В то время я еще ничего не читала из Цветаевой, Гумилева, Мандельштама. Зарубежные авторы тоже были запрещены, они попали под другую кампанию – «низкопоклонство перед Западом». Эта кампания выходила за рамки литературы. В один прекрасный день страна обнаружила, что «французская» булка теперь называется «городской». «Меню» заменили неблагозвучным словом «разблюдовка», а конфеты «Американский орех» превратились в «Южный орех».

Моему мужу нравилось расхваливать летательный аппарат Можайского, который был изобретен раньше, чем самолет братьев Райт. «Замечательная машина, – говаривал Валентин. – Прекрасная машина. Только одна проблема – не летает». Официально утверждалось, что радио изобрел Попов, электрическую лампочку – Яблочков, а паровой двигатель – Черепановы. Зарубежные изобретатели не упоминались даже в учебниках. Оказывается, и танк был изобретен славянами – еще в тринадцатом веке они запрягали лошадь в деревянную телегу. Позже эту идею украли и использовали на Западе.

Подобные утверждения породили серию анекдотов.

Русского, француза и немца попросили написать книги о слонах. Немец трудится над обстоятельным исследованием в трех томах под названием «Все о слонах». Француз сочиняет роман «Слоны и любовь». Русский пишет брошюру «Россия – родина слонов». В другом анекдоте Иван Грозный фигурировал как изобретатель рентгеновского аппарата, ведь это он говорил боярам: «Я вас насквозь вижу». Был еще рассказ об ученом, который защищал диссертацию, основанную на теории «великого физика Однокамушкина». Фамилия великого физика звучит вполне по-русски, но это буквальный перевод с немецкого фамилии «Эйнштейн». Не знаю, был ли это анекдот или реальный случай. Ходили слухи, что защита проваливалась, если в диссертации приводилось слишком много ссылок на работы зарубежных ученых.

Однажды я забежала к своей школьной подруге Беллочке Зинкевич.

– Как твоя сестра? – поинтересовалась я.

– Плохо, ее мужу дали десять лет лагерей за анекдот.

И она рассказала этот анекдот.

Встречаются два москвича в 2000 году. «Где ты пропадал так долго?» – спрашивает один. «Я все это время был на Красной площади, рассматривал виселицы», – отвечает другой. «Зачем?» – «Да просто чтоб не забыть форму буквы „Г“. Все остальные я уже забыл».

Сталинская кампания по созданию человека нового, социалистического типа охватила все сферы жизни, так что логично было предположить, что очередной ее мишенью станет русский алфавит. Я рассказала анекдот мужу, он рассказал близким друзьям. Я рассказала анекдот двум – трем подругам, они в свою очередь рассказали своим друзьям. Каждый из нас рисковал получить десять лет лагерей.

#### Пункт задания 1
Процитируйте дословно записи: всё от их начала до строки, содержащей «David gets out of the cab.», включая обе границы.

#### Материал к заданию
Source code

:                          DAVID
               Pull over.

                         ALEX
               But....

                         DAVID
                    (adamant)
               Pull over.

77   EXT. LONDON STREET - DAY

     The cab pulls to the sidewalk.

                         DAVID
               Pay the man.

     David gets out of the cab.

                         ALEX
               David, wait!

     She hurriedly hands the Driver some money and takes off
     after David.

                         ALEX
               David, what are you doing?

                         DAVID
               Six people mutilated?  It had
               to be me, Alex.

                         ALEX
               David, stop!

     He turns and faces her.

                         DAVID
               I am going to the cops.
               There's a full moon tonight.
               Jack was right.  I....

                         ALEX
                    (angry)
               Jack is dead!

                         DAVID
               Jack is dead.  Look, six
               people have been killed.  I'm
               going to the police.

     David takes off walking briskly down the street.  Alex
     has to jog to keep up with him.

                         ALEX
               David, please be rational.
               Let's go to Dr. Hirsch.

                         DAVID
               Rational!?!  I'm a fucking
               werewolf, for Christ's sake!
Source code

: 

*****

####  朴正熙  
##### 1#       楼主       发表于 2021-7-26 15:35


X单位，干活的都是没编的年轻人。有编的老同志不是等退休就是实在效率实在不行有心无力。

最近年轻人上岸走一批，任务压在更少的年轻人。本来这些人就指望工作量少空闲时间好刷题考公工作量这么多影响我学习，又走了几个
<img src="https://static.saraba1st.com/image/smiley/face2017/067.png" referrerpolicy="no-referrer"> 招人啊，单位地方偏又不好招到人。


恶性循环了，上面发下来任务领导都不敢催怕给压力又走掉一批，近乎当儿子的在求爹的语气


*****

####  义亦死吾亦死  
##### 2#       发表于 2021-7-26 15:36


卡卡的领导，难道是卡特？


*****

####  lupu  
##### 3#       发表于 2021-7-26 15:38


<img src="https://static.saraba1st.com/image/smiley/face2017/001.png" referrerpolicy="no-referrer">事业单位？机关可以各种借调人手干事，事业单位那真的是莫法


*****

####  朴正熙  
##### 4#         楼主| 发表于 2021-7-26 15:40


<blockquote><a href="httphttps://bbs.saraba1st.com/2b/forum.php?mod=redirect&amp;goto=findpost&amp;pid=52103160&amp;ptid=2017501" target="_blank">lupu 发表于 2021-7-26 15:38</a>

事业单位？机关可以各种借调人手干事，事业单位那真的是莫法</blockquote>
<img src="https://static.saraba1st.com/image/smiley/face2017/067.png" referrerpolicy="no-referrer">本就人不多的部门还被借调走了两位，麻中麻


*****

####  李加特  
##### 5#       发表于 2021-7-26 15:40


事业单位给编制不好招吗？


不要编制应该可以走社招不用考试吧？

#### Пункт задания 2
Выведите без изменений отрывок учебного текста: всё от слов «Встречаются два москвича» до слов «десять лет лагерей.» включительно.

#### Ответ к упражнению 1
Source code

:                          DAVID
               Pull over.

                         ALEX
               But....

                         DAVID
                    (adamant)
               Pull over.

77   EXT. LONDON STREET - DAY

     The cab pulls to the sidewalk.

                         DAVID
               Pay the man.

     David gets out of the cab.

#### Ответ к упражнению 2
Встречаются два москвича в 2000 году. «Где ты пропадал так долго?» – спрашивает один. «Я все это время был на Красной площади, рассматривал виселицы», – отвечает другой. «Зачем?» – «Да просто чтоб не забыть форму буквы „Г“. Все остальные я уже забыл».

Сталинская кампания по созданию человека нового, социалистического типа охватила все сферы жизни, так что логично было предположить, что очередной ее мишенью станет русский алфавит. Я рассказала анекдот мужу, он рассказал близким друзьям. Я рассказала анекдот двум – трем подругам, они в свою очередь рассказали своим друзьям. Каждый из нас рисковал получить десять лет лагерей.